He is survived by two daughters, Elizabeth Jane Sesemann and Susan Roberta Mullen, nine grandchildren and 13 great-grandchildren.
With two older brothers who were lawyers, John was encouraged after his discharge from the Navy to attend law school himself. He used the G.I. Bill to attend Northwestern University Law School, where he completed his degree in two years. He was editor in chief of the law review and graduated first in the class of 1947 with the highest grade-point average in the school’s history.
A Supreme Court clerkship was a natural sequel. He spent the court’s 1947-48 term as a law clerk to Justice Wiley B. Rutledge, a respected former law professor and dean who was President Franklin D. Roosevelt’s last Supreme Court appointee.
Justice Rutledge, who died of a stroke at 55 in 1949, cutting short his service on the court after six years, influenced his young protégé profoundly. Justice Rutledge viewed himself as an old-fashioned “common law” judge who decided cases one at a time. He was a liberal and, while committed to a strong national government, was also an internationalist; in 1948 he dissented on behalf of a group of German-born United States residents challenging the government’s right to deport them.
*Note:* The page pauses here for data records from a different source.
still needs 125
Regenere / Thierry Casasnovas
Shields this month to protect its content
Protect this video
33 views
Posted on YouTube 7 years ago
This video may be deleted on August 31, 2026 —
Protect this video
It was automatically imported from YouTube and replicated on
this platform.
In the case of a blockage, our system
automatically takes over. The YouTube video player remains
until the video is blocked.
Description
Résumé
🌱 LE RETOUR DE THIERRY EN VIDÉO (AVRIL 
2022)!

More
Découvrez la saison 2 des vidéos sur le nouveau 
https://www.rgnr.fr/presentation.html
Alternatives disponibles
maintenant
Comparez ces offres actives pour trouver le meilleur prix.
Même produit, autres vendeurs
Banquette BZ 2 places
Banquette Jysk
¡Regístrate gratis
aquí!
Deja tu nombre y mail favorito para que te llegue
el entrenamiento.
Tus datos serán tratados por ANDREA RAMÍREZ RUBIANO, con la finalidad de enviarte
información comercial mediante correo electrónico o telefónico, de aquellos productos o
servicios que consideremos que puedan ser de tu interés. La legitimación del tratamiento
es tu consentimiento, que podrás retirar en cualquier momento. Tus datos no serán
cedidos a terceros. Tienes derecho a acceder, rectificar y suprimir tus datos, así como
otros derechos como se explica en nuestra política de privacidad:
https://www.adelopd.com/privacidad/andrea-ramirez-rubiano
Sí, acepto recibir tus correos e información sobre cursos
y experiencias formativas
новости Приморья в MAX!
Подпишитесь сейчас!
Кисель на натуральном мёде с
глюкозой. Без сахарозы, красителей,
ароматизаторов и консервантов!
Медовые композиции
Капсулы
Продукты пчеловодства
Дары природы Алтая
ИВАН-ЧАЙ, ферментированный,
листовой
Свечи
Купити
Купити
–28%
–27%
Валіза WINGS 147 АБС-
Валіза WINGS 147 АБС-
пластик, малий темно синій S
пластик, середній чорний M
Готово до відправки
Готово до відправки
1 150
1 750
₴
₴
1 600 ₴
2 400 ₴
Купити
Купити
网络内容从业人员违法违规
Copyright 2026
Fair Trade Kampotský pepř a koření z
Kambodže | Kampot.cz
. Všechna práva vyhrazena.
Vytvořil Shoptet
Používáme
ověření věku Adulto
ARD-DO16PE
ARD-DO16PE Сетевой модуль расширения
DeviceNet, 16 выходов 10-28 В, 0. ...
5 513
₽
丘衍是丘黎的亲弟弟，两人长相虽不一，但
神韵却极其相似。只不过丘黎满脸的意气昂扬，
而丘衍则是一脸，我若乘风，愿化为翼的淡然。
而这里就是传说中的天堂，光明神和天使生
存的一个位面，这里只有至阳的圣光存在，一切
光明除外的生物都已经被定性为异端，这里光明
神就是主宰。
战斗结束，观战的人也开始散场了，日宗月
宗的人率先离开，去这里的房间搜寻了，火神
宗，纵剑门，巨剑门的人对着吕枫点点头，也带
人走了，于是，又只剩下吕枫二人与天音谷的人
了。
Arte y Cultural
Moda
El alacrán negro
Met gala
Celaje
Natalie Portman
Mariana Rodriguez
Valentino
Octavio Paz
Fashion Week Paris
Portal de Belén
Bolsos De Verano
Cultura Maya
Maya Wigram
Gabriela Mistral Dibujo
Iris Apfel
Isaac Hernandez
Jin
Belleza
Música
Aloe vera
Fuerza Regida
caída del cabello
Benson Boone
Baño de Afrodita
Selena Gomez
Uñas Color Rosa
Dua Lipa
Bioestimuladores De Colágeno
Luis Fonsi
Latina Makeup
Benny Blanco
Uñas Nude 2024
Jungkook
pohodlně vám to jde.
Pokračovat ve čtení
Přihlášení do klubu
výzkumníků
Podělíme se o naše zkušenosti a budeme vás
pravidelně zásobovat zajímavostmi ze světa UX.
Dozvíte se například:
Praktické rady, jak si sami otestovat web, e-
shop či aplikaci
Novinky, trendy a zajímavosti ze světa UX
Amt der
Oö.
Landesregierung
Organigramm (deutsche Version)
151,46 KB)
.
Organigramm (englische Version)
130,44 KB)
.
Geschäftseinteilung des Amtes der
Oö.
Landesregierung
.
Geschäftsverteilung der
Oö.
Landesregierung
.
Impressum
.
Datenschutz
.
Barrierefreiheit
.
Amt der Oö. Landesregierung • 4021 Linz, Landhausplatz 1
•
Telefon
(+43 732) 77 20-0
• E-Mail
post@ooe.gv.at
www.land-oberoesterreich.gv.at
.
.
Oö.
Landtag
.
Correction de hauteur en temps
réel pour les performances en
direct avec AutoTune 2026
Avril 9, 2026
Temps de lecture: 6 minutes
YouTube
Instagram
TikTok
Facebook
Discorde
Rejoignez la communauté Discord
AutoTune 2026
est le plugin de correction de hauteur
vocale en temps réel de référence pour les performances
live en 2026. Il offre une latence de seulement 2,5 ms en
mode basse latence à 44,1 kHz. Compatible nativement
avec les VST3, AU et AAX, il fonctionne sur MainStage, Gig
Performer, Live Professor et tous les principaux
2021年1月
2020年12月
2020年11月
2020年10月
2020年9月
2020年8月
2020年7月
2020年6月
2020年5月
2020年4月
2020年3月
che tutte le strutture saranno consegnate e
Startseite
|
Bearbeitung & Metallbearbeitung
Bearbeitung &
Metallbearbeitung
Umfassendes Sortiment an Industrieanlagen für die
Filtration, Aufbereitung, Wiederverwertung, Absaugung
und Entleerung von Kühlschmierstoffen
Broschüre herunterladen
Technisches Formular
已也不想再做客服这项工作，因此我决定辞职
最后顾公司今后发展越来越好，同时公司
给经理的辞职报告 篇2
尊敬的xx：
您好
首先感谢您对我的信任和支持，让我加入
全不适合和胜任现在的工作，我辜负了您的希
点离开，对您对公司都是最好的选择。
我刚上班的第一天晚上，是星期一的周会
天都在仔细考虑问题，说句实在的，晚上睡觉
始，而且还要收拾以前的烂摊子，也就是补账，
Justice Rutledge had “great faith in wisdom born of experience and mistrusted untried statements of general principles,” Mr. Stevens wrote in an admiring essay in the mid-1950s, years before his own judicial career began. Decades later, in writing the court’s opinion that gave the Guantánamo detainees access to federal court, Justice Stevens took great pleasure in vindicating his old boss’s position in the 1948 case, Ahrens v. Clark. And in rejecting the Bush administration’s plan for military commissions, Justice Stevens cited another dissent by Justice Rutledge, from 1946, in which he argued on behalf of habeas corpus for a Japanese general, Tomoyuki Yamashita, who had been sentenced to death by a military commission.
After his Supreme Court clerkship, Mr. Stevens returned to Chicago to begin what would be a 22-year career in private practice. Although he had always been known simply as John Stevens, he began adding his middle name when signing legal pleadings to add something extra to his bland first and last names. The full name eventually became part of his professional identity.